Strong convictions, loosely held

Dear new developer,

When building a system, you’re going to be confronted with lots of decisions. Unless you are operating in a total vacuum, you’ll have to reach agreement with other people. This will lead to discussions and arguments, as all the people involved will bring their viewpoints and experience.

You should definitely participate, and bring your own experience and viewpoints.

However, everyone should pay attention to two things:

  • the usefulness of listening to everyone’s experience
  • the overarching goal to be achieved

The first is important because different experiences build a stronger solution, the same way a forest is more resilient than a field of wheat. But it’s also important because even if someone’s experience has no bearing to the problem at hand, if it is dismissed the person will have a harder time both contributing to the current problem’s solution (they won’t be bought in) and to issues in the future (when their experience might be more relevant).

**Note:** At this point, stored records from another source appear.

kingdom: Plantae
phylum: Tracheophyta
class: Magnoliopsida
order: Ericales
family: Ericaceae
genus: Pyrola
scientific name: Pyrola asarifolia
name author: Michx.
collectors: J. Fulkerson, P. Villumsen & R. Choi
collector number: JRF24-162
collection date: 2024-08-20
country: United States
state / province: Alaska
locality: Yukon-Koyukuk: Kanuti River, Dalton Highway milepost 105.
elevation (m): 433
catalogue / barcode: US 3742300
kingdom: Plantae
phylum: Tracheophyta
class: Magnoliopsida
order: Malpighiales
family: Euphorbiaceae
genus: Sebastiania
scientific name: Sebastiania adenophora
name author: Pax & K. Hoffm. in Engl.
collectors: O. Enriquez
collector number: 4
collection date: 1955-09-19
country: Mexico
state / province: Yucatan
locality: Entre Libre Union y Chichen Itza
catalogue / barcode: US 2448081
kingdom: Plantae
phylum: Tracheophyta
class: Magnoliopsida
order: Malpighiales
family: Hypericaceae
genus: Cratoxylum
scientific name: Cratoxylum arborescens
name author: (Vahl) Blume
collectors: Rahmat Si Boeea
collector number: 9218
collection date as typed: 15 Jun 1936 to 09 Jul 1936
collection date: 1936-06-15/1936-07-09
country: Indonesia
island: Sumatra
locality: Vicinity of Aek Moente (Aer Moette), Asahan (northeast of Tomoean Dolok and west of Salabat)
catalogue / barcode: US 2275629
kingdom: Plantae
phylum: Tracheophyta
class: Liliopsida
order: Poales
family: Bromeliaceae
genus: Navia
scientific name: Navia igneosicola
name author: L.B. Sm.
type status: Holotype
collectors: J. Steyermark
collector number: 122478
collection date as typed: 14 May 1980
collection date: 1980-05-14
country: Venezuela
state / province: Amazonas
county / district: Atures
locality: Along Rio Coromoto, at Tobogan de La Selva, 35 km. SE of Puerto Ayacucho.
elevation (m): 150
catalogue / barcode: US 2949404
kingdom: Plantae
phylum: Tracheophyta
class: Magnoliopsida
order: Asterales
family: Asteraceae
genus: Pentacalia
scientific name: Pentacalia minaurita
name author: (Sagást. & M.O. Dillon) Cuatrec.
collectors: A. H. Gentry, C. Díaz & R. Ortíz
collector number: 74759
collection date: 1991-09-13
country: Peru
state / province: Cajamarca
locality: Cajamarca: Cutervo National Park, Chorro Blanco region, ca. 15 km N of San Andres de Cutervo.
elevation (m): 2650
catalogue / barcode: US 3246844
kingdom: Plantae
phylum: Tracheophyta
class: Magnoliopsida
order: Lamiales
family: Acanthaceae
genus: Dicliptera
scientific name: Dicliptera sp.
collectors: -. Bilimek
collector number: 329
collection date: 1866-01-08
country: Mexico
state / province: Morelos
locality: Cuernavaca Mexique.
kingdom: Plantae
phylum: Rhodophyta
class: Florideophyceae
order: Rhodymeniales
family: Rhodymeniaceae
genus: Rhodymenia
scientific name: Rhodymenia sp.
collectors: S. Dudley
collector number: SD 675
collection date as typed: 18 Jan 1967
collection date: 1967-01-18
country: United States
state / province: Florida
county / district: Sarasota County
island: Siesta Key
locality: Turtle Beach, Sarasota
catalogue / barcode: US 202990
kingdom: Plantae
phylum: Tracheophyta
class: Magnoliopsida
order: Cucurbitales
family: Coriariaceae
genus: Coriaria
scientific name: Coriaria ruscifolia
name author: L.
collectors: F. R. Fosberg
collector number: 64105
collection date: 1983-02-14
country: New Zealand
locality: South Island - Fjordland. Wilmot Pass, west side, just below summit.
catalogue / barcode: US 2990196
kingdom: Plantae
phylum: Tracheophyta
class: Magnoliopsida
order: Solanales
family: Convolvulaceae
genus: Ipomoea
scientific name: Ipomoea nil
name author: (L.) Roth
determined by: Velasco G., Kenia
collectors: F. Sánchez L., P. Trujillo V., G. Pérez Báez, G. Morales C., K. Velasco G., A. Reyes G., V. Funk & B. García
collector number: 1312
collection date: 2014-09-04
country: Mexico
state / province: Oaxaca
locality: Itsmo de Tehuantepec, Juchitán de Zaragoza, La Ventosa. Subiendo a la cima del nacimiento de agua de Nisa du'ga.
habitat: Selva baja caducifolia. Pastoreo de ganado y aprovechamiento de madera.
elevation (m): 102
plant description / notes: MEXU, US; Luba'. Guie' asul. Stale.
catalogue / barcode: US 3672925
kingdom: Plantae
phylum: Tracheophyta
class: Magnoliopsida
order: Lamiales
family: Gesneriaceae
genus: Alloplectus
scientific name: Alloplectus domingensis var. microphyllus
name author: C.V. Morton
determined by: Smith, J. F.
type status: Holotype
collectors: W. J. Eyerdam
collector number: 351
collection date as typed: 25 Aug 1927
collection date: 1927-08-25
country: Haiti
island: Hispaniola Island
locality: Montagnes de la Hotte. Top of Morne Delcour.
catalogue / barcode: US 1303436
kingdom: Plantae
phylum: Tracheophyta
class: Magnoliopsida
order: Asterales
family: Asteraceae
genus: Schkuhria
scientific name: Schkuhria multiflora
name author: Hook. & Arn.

The second is the right way to guide the conversation and to steer it towards success. No project or problem ever exists in isolation. It’s worthwhile to examine all the big decisions, and many of the smaller ones, in the context of the overarching goal. (Heck, there are some times when it is worthwhile to make sure you are working toward the correct overarching goal.)

When you listen to everyone and focus on the higher goal, good things happen. One especially good thing is that you may change your mind. The right way to do that is to argue as passionately as you can for your point of view (have a strong conviction), but not lose sight of the fact that you may be incorrect (loosely held). And if you are, then everyone benefits when you acknowledge the better solution and move forward with it.